Kristi Guillory is known throughout Acadiana as a precocious Cajun-French musician with formidable academic credentials and responsibility for fronting Bonsoir, Catin, the leading female Cajun band to emerge from the past decade in Acadiana. She’s been writing Cajun-French tunes since childhood, having been one of the few fortunate musicians of her generation who grew up speaking the language, and some of her songs are already becoming part of the traditional Cajun-French repertoire.
You might expect her first solo album to include a few of her favorite obscure Cajun tunes, some new French-Cajun compositions, and maybe a couple of honky tonk-flavored numbers for a change of pace. Guess again. Broken Glass comes tearing out of the box on an insistent rock beat and whiplash alt-country electric-guitar lines, muscling its way through half a dozen of Guillory’s Southern-fried/alt-country compositions.
When the proceedings give way to a restrained, respectful take on the über-traditional “Tennessee Waltz,” the song seems like a strange choice until you hear the lines, “It’s stronger than drink, and deeper than sorrow / this darkness she left in my heart,” and everything falls into place. This is Kristi Guillory’s “coming out” party—her first attempt at songwriting in English in a contemporary mode, and she succeeds beyond expectation. The songs are well-made, simple, direct and unflinching, while their wild-and-woolly settings—presented here in a slightly rough mix—suit them perfectly. Drawing on traditionally dark themes of love, loss, despair and death, the whole is held together by Guillory’s unvarnished, alto-register vocals, plainly dressed and rendered with a slight air of detachment.

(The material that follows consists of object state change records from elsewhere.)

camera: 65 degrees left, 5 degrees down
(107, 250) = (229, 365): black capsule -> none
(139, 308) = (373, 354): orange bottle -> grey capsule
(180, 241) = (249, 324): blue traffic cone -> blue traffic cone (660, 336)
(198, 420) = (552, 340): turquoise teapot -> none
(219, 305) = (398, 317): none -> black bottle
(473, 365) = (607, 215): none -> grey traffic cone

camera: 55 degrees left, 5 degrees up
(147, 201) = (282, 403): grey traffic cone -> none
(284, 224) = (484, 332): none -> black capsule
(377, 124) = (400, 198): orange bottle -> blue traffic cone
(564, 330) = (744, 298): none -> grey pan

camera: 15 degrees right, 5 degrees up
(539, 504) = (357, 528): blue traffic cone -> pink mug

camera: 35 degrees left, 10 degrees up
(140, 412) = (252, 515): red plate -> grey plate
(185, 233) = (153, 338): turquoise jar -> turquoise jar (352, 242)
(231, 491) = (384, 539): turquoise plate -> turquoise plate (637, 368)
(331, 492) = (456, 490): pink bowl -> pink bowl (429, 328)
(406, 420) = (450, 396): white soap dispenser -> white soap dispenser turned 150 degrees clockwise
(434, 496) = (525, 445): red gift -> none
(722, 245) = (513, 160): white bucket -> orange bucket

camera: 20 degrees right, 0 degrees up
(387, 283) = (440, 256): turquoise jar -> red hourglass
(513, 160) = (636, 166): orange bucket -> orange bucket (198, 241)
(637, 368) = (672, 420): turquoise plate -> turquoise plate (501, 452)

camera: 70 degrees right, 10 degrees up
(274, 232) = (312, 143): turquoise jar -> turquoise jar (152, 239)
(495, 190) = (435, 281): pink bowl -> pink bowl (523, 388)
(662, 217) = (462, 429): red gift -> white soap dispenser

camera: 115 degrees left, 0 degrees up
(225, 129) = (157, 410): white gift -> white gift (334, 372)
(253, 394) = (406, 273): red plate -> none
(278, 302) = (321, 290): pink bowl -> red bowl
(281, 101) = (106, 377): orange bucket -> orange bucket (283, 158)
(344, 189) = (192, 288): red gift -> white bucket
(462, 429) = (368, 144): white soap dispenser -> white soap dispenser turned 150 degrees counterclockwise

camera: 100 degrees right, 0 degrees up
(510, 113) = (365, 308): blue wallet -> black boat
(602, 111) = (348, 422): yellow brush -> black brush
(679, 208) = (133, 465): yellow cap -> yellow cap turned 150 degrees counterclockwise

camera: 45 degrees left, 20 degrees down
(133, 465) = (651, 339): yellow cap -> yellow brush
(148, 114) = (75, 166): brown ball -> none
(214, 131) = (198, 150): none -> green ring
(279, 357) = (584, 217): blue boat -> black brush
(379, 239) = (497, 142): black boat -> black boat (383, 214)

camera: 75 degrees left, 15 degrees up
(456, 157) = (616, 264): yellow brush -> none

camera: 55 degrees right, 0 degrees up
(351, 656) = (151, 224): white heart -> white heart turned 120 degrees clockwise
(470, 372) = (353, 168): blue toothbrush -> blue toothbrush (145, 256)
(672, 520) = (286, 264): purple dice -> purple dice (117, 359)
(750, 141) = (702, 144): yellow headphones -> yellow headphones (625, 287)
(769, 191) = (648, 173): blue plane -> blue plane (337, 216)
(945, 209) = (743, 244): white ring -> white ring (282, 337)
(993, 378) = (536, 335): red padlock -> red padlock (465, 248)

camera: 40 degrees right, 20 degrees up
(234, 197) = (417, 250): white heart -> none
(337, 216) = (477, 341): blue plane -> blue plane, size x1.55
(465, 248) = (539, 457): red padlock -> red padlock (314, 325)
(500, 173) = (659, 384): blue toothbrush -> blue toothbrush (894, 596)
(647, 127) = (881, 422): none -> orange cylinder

The six songs range in subject matter from anxious introspection to the presence of mortality and the very real dangers of working on the Gulf Coast’s offshore drilling rigs. They stand up extremely well to repeated listening, as Guillory’s compelling voice consistently strikes the tone halfway between confession and observation. Given her gruff alto, folk-rock inspiration, and keen eye for detail, it seems only natural to hear in what is clearly an auspicious debut something like a nascent Lucinda Williams arriving on the Cajun scene, only one with fewer pretensions, barely a trace of blatant commercial ambition, and far-more-solid grounding in musical craftsmanship. Based on these accomplishments, it’s safe to say that Kristi Guillory clearly holds the potential of one day becoming a significant Cajun singer-songwriter working in a contemporary, alt-country/indie-rock mode.